▶ **WHAT YOU SHOULD DO**: Look through the records below, and whenever a line contains "South", copy it.

----

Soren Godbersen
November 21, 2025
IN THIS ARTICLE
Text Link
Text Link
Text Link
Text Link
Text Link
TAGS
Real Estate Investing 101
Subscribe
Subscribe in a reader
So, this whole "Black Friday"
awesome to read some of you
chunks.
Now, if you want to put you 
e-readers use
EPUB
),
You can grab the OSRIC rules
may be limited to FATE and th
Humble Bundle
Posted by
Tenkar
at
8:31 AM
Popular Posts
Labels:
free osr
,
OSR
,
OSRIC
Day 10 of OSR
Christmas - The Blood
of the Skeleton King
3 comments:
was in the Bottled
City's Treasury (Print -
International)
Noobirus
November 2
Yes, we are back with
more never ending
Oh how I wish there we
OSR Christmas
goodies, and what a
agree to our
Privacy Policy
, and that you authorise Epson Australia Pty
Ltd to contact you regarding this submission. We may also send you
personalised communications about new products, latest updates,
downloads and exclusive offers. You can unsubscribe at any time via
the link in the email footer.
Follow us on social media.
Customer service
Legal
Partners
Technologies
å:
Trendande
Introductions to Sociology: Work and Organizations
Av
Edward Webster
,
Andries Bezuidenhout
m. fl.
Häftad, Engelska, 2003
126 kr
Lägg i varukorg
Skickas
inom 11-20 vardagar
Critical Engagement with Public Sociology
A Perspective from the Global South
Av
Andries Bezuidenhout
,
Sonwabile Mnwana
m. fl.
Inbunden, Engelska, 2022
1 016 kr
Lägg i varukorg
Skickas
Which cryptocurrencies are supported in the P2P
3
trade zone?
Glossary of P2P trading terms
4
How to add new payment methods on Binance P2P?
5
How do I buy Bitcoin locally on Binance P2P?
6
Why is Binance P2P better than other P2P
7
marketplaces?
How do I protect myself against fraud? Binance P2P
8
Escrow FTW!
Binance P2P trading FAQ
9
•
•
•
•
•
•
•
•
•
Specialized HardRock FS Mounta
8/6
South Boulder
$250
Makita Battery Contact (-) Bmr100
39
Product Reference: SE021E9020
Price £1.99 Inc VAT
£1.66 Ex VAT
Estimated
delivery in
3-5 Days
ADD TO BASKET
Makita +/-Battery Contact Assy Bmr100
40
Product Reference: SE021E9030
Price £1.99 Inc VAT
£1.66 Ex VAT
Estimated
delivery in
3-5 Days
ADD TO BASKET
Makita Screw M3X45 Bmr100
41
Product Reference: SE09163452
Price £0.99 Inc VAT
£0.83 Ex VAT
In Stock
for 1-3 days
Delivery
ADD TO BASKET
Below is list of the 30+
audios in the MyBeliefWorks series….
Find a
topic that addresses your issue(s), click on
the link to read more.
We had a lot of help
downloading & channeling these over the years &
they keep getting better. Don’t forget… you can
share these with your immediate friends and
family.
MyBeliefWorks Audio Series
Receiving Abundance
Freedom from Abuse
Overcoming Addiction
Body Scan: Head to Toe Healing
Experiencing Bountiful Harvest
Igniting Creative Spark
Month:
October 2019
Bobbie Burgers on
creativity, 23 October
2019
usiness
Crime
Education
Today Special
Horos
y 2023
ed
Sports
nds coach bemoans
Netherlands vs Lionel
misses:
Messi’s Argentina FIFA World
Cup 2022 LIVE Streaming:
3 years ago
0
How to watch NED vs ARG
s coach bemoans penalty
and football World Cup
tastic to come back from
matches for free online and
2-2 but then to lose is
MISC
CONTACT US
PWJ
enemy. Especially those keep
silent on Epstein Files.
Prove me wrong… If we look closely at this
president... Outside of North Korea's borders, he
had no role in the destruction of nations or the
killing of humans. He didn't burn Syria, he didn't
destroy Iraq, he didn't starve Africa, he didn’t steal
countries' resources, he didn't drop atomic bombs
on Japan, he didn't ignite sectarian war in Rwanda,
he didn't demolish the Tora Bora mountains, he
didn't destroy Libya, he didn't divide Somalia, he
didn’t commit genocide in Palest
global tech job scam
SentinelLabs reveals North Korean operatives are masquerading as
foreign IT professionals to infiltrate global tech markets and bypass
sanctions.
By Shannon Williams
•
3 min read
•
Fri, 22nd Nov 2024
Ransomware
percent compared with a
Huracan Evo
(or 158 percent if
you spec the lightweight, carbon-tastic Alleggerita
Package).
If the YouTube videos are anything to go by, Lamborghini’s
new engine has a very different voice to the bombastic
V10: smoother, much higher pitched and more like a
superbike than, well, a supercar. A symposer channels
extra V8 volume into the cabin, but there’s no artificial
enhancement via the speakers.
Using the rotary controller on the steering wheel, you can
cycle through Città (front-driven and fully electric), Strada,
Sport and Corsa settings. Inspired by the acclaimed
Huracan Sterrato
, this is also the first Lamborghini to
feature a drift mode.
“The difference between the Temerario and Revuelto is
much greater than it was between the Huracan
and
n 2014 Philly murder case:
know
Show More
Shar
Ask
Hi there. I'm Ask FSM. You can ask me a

----

▶ **EXERCISE RESPONSE**:
A Perspective from the Global South
South Boulder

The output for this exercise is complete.